We recommend either referring to the colab notebook or test.py script to understand the inner working of λ-ECLIPSE.
- Additionally, for stronger Canny edge controlled results, we refer the users to use
ControlNet
models, as λ-ECLIPSE's goal is not to strongly follow Canny edge map but find the balance between target concepts and canny edge map to produce the most optimal results with some trade-off.
# run the inference:
conda activate ./venv
# single-subject example
python test_quick.py --prompt="a cat on top of the snow mountain" --subject1_path="./assets/cat.png" --subject1_name="cat"
# single-subject canny example
python ./test_quick.py --prompt="a dog is surfing" --subject1_path="./assets/dog2.png" --subject1_name="dog" --canny_image="./assets/dog_surf_ref.jpg"
# multi-subject example
python test_quick.py --prompt="a cat wearing glasses at a park" --subject1_path="./assets/cat.png" --subject1_name="cat" --subject2_path="./assets/blue_sunglasses.png" --subject2_name="glasses"
## results will be stored in ./assets/
conda activate ./venv
gradio main.py
🔥🔥🔥 All concepts combined training:
export DATASET_PATH="<path-to-parent-folder-containing-concept-specific-folders>"
export OUTPUT_DIR="<output-dir>"
export TRAINING_STEPS=8000 # for 30 concepts --> ~250 iterations per concept
python train_text_to_image_decoder_whole_db.py \
--instance_data_dir=$DATASET_PATH \
--subject_data_dir=$DATASET_PATH \
--output_dir=$OUTPUT_DIR \
--validation_prompts='A dog' \
--resolution=768 \
--train_batch_size=1 \
--gradient_accumulation_steps=4 \
--gradient_checkpointing \
--max_train_steps=$TRAINING_STEPS \
--learning_rate=1e-05 \
--max_grad_norm=1 \
--checkpoints_total_limit=3 \
--lr_scheduler=constant \
--lr_warmup_steps=0 \
--report_to=wandb \
--validation_epochs=1000 \
--checkpointing_steps=1000 \
--push_to_hub
Individual concept training:
export DATASET_PATH="<path-to-folder-containing-images>"
export OUTPUT_DIR="<output-dir>"
export CONCEPT="<high-level-concept-name-like-dog>" # !!! Note: This is to check concept overfitting.
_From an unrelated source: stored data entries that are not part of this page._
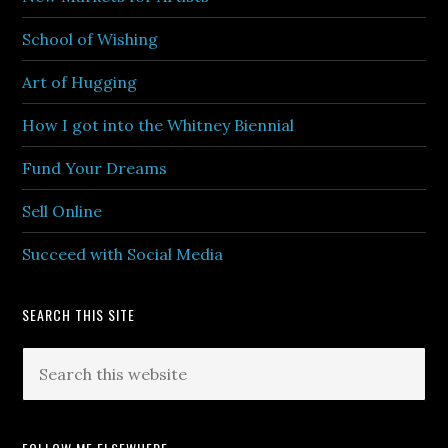
School of Wishing
Art of Hugging
How I got into the Whitney Biennial
Fund Your Dreams
Sell Online
Succeed with Social Media
SEARCH THIS SITE
Search
this
website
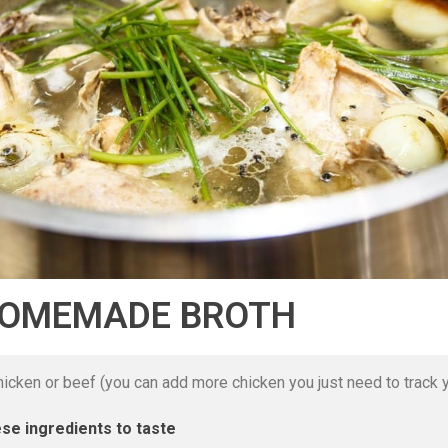
HOMEMADE BROTH
icken or beef (you can add more chicken you just need to track y
se ingredients to taste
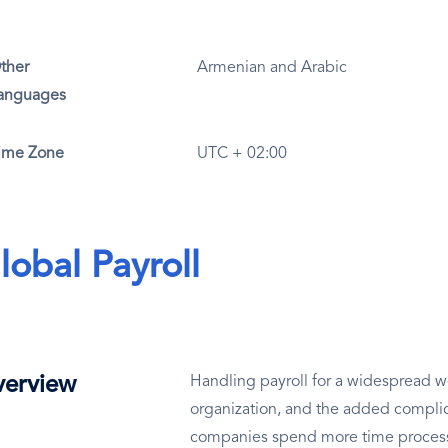
ther
Armenian and Arabic
anguages
ime Zone
UTC + 02:00
lobal Payroll
erview
Handling payroll for a widespread wo
organization, and the added complic
companies spend more time processin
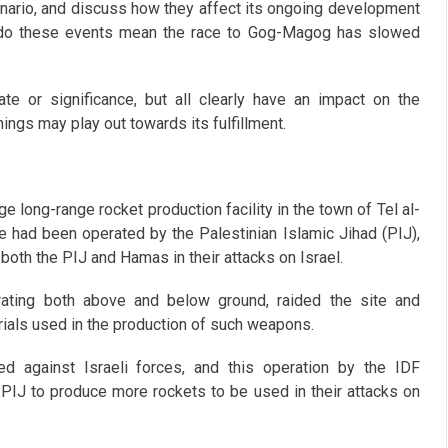
nario, and discuss how they affect its ongoing development
 is, do these events mean the race to Gog-Magog has slowed
ate or significance, but all clearly have an impact on the
gs may play out towards its fulfillment.
e long-range rocket production facility in the town of Tel al-
ite had been operated by the Palestinian Islamic Jihad (PIJ),
oth the PIJ and Hamas in their attacks on Israel.
ating both above and below ground, raided the site and
ials used in the production of such weapons.
d against Israeli forces, and this operation by the IDF
 PIJ to produce more rockets to be used in their attacks on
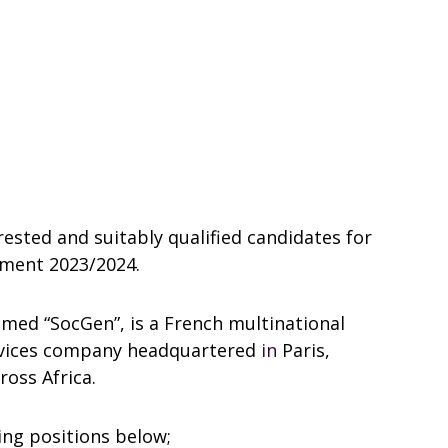
rested and suitably qualified candidates for
tment 2023/2024.
amed “SocGen”, is a French multinational
ervices company headquartered
in
Paris,
oss Africa.
wing positions below;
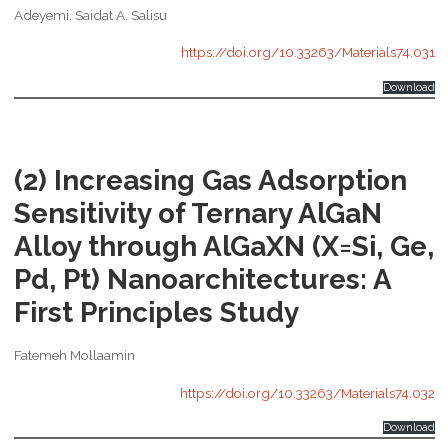
Adeyemi, Saidat A. Salisu
https://doi.org/10.33263/Materials74.031
Download
(2) Increasing Gas Adsorption
Sensitivity of Ternary AlGaN
Alloy through AlGaXN (X=Si, Ge,
Pd, Pt) Nanoarchitectures: A
First Principles Study
Fatemeh Mollaamin
https://doi.org/10.33263/Materials74.032
Download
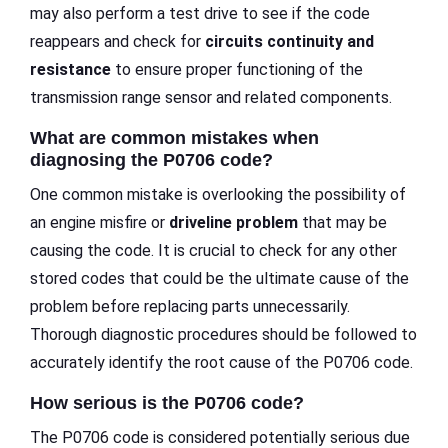
may also perform a test drive to see if the code
reappears and check for
circuits continuity and
resistance
to ensure proper functioning of the
transmission range sensor and related components.
What are common mistakes when
diagnosing the P0706 code?
One common mistake is overlooking the possibility of
an engine misfire or
driveline problem
that may be
causing the code. It is crucial to check for any other
stored codes that could be the ultimate cause of the
problem before replacing parts unnecessarily.
Thorough diagnostic procedures should be followed to
accurately identify the root cause of the P0706 code.
How serious is the P0706 code?
The P0706 code is considered potentially serious due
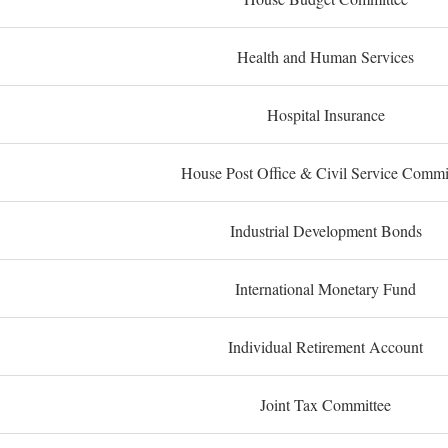
Health and Human Services
Hospital Insurance
House Post Office & Civil Service Commi
Industrial Development Bonds
International Monetary Fund
Individual Retirement Account
Joint Tax Committee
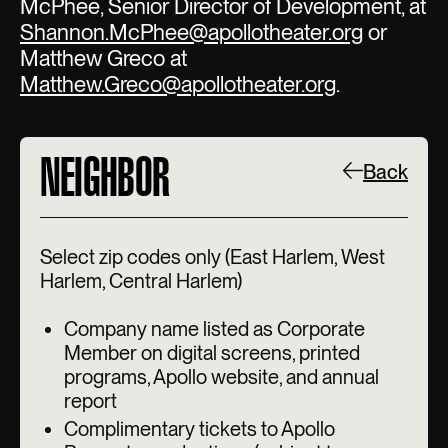
McPhee, Senior Director of Development, at
Shannon.McPhee@apollotheater.org
or
Matthew Greco at
Matthew.Greco@apollotheater.org
.
NEIGHBOR
Back
Select zip codes only (East Harlem, West
Harlem, Central Harlem)
Company name listed as Corporate
Member on digital screens, printed
programs, Apollo website, and annual
report
Complimentary tickets to Apollo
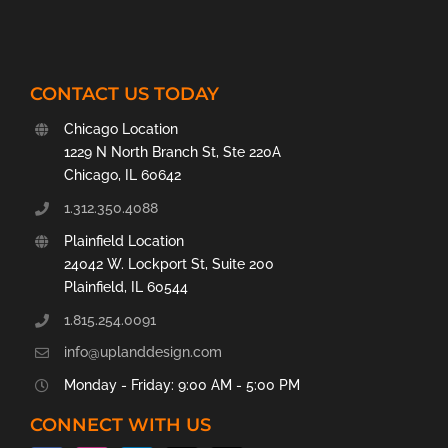
CONTACT US TODAY
Chicago Location
1229 N North Branch St, Ste 220A
Chicago, IL 60642
1.312.350.4088
Plainfield Location
24042 W. Lockport St, Suite 200
Plainfield, IL 60544
1.815.254.0091
info@uplanddesign.com
Monday - Friday: 9:00 AM - 5:00 PM
CONNECT WITH US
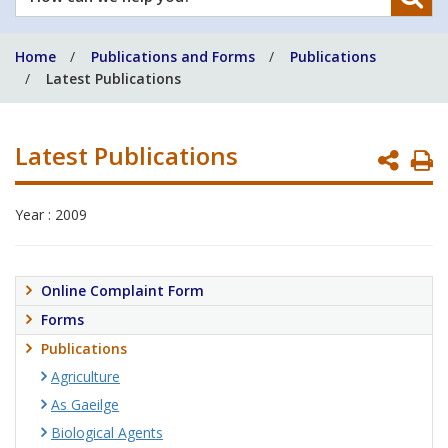
can
we
Home
Publications and Forms
Publications
help
Latest Publications
you?
Latest Publications
P
P
Year : 2009
Online Complaint Form
Forms
Publications
Agriculture
As Gaeilge
Biological Agents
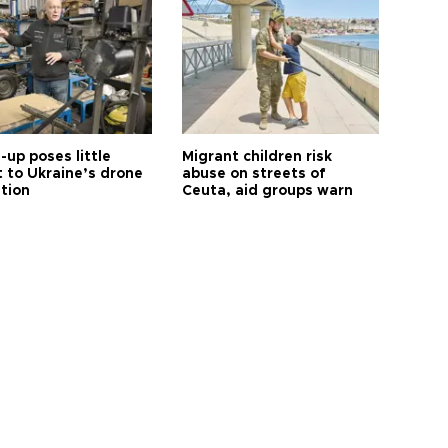
up poses little
Migrant children risk
t to Ukraine’s drone
abuse on streets of
ution
Ceuta, aid groups warn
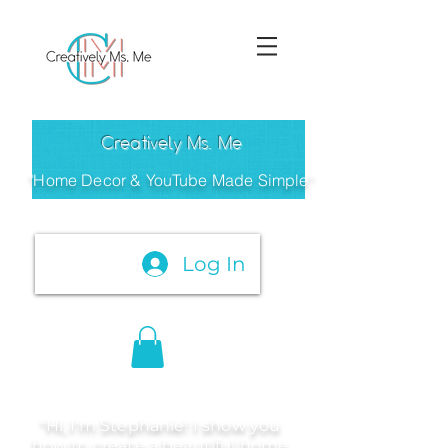
Creatively Ms. Me
"Home Decor & YouTube Made Simple"
Log In
"Hi, I'm Stephanie! I show you
how to create a beautiful home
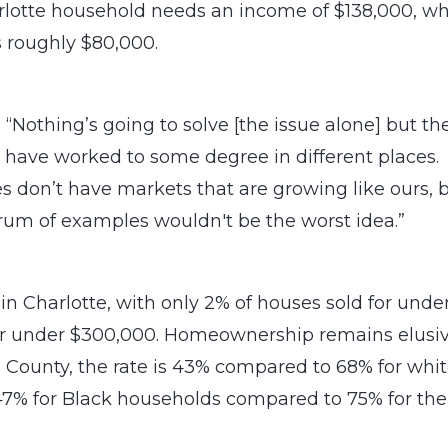
rlotte household needs an income of $138,000, wh
 roughly $80,000.
. “Nothing’s going to solve [the issue alone] but th
 have worked to some degree in different places.
aces don’t have markets that are growing like ours, 
ctrum of examples wouldn't be the worst idea.”
d in Charlotte, with only 2% of houses sold for unde
for under $300,000. Homeownership remains elusi
g County, the rate is 43% compared to 68% for whi
 47% for Black households compared to 75% for the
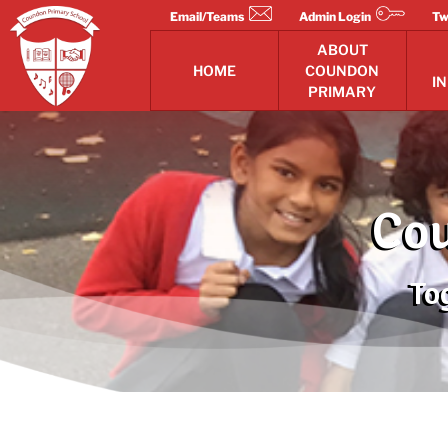
Skip
Email/Teams
Admin Login
Tw
to
ABOUT
content
HOME
COUNDON
I
PRIMARY
Cou
To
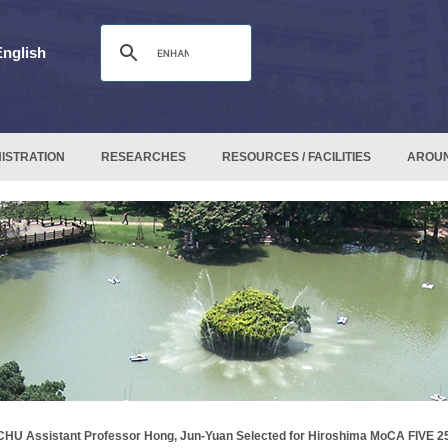
English
ISTRATION
RESEARCHES
RESOURCES / FACILITIES
AROU
HU Assistant Professor Hong, Jun-Yuan Selected for Hiroshima MoCA FIVE 25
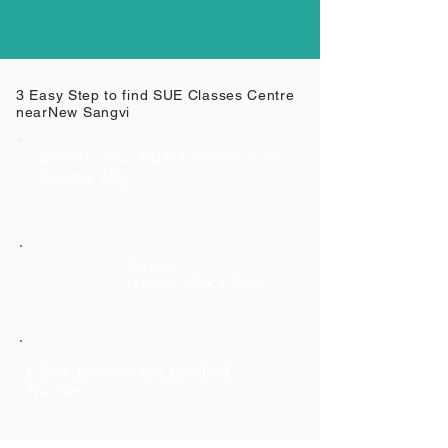
3 Easy Step to find SUE Classes Centre
near
New Sangvi
Search your SUE Classes from
Google Map
Select
Respective Class
Class Respective Contact
Number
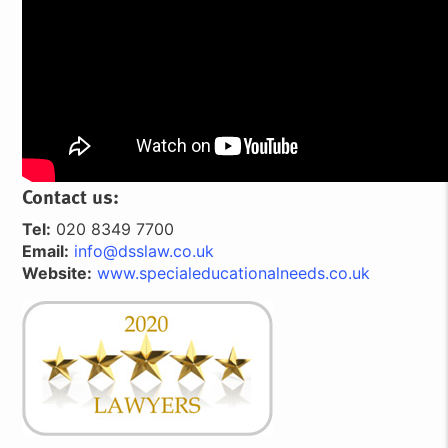
Contact us:
Tel:
020 8349 7700
Email:
info@dsslaw.co.uk
Website:
www.specialeducationalneeds.co.uk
This never supposed to generate your concept images.
export TRAINING_STEPS=400
python train_text_to_image_decoder.py \
--instance_data_dir=$DATASET_PATH \
--subject_data_dir=$DATASET_PATH \
--output_dir=$OUTPUT_DIR \
--validation_prompts="A $CONCEPT" \
--resolution=768 \
--train_batch_size=1 \
--gradient_accumulation_steps=4 \
--gradient_checkpointing \
--max_train_steps=$TRAINING_STEPS \
--learning_rate=1e-05 \
--max_grad_norm=1 \
--checkpoints_total_limit=4 \
--lr_scheduler=constant \
--lr_warmup_steps=0 \
--report_to=wandb \
--validation_epochs=100 \
--checkpointing_steps=100 \
--push_to_hub
To perform combined λ-ECLIPSE and finetuned UNet (previous step) inference:
# run the inference:
conda activate ./venv
# single/multi subject example
python test_quick.py --unet_checkpoint="mpatel57/backpack_dog" --prompt="a backpack at the beach" --subject1_path="./assets/backpack_dog.png" --subject1_name="backpack"
## results will be stored in ./assets/
Please refer to the following script to perform interpolations on your own concepts:
python ./interpolation.py
We would like to acknoweldge excellent open-source text-to-image models (Kalro and Kandinsky) without them this work would not have been possible. Also, we thank HuggingFace for streamlining the T2I models.